(RECORDS TO USE Opens)
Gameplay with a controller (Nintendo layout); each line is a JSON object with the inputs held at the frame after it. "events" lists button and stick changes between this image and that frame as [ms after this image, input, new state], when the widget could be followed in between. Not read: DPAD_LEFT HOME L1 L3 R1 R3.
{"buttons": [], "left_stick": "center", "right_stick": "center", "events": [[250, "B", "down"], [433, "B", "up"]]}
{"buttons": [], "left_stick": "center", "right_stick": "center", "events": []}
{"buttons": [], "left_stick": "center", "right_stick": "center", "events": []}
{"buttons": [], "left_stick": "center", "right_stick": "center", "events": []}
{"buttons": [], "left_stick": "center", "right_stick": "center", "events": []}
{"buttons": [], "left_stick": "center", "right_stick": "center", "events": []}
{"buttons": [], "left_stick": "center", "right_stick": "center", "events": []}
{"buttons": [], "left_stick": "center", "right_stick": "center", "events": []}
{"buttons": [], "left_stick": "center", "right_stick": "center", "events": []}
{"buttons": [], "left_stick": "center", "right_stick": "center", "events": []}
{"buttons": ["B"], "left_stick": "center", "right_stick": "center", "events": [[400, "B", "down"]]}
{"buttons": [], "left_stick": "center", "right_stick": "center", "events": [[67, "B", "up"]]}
(RECORDS TO USE Closes)
## TASK REQUIREMENTS
Pull out every line of the records above that contains the word "down".

## EXERCISE RESULT
{"buttons": [], "left_stick": "center", "right_stick": "center", "events": [[250, "B", "down"], [433, "B", "up"]]}
{"buttons": ["B"], "left_stick": "center", "right_stick": "center", "events": [[400, "B", "down"]]}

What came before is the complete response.